Dr. Lesiuk's research focuses on how music affects workplace performance. In one study involving information technology specialists, she found that those who listened to music completed their tasks more quickly and came up with better ideas because the music improved their mood.
"When you're stressed, you might make a decision more hastily; you have a very narrow focus of attention," she said. "When you're in a positive mood, you're able to take in more options."
Dr. Lesiuk found that personal choice in music was very important. She allowed participants in her study to select whatever music they liked and to listen as long as they wanted. Those who were moderately skilled at their jobs benefited most, while experts saw little or no effect. Some novices found the music distracting.
Few companies have policies about music listening, said Paul Flaharty, a regional vice president at Robert Half Technology, a staffing agency.

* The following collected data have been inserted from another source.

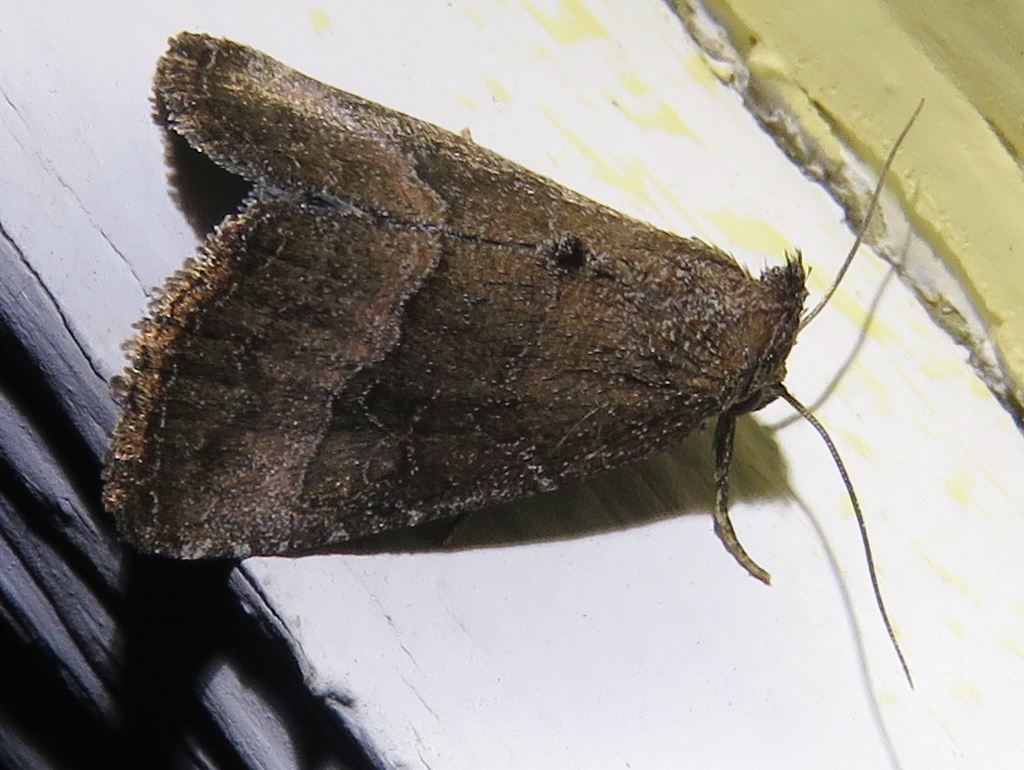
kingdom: Animalia
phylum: Arthropoda
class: Insecta
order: Lepidoptera
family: Noctuidae
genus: Ogdoconta
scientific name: Ogdoconta cinereola
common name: Common pinkband
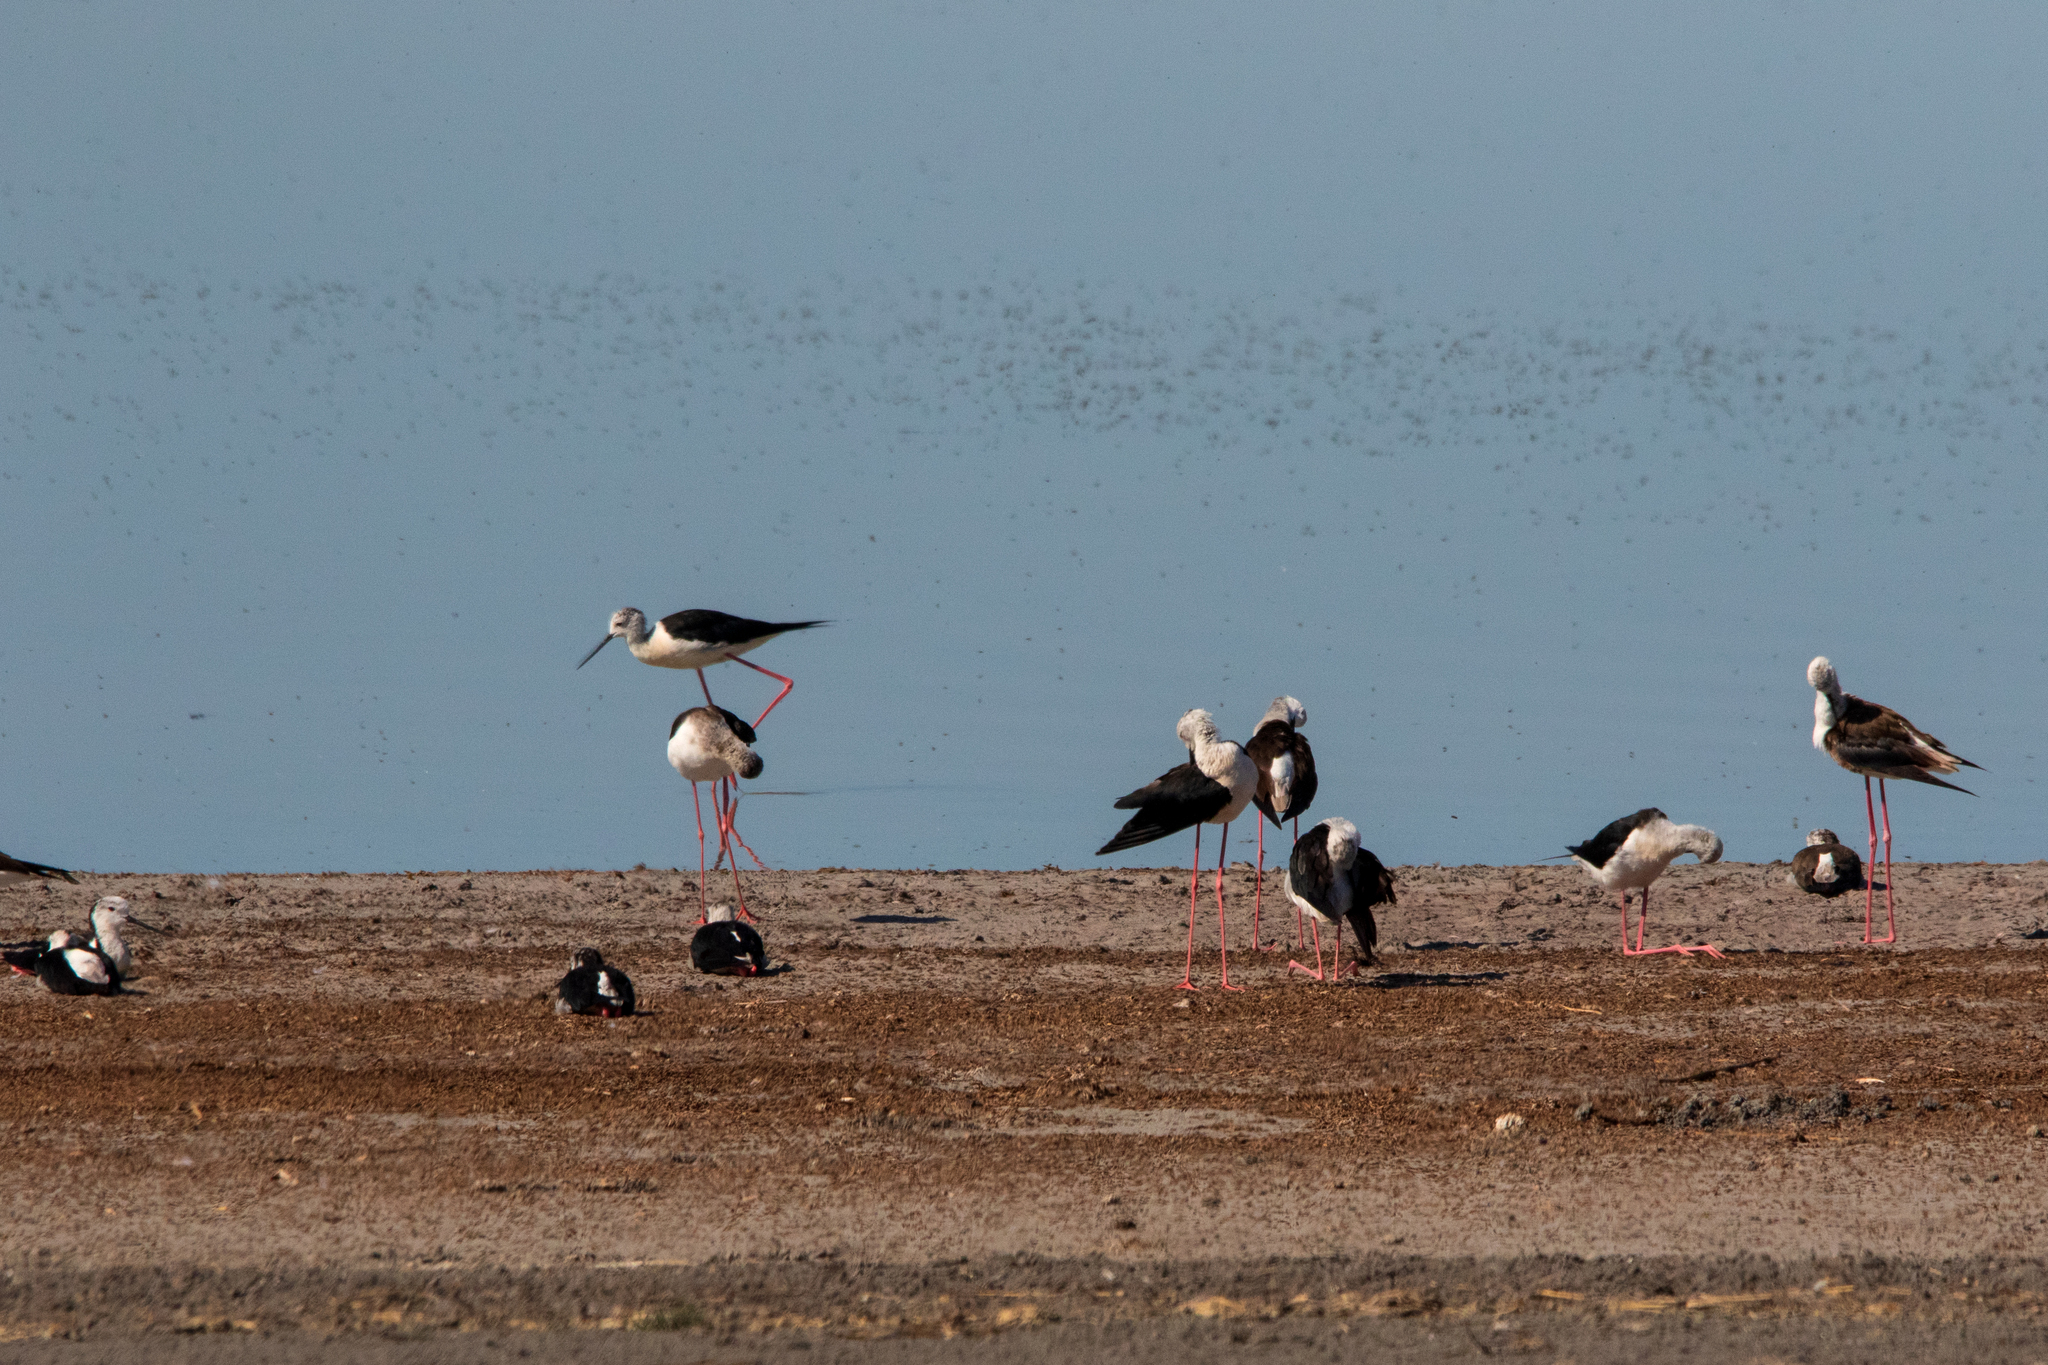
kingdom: Animalia
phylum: Chordata
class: Aves
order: Charadriiformes
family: Recurvirostridae
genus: Himantopus
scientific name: Himantopus himantopus
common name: Black-winged stilt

But it is still a good idea to check with your manager, even if you see others wearing headphones in the office.
He said some supervisors might think that workers wearing headphones weren't fully engaged and were "going into their own world."
"If someone's not doing a good job," he said, "you can have a hiring manager say that all they do is listen to music all day and that it's hampering productivity."
It's best to set limits, because wearing headphones for an entire shift can be seen as rude. Dr. Sood said it takes just 15 minutes to a half-hour of listening time to regain concentration.
Daniel Rubin, a columnist at The Philadelphia Inquirer, said he has listened to jazz and piano concertos for most of his 33-year newspaper career - but only when writing on deadline.
"The person clicking their nails three desks away and the person humming next to me all sound equally loud and it's hard for me to block them out," he said.
He now works mostly alone, and people in the office seldom need to approach him. But when he was a budding reporter, he noticed that colleagues would become irritated when trying to get his attention. "People were screaming at you because they needed you."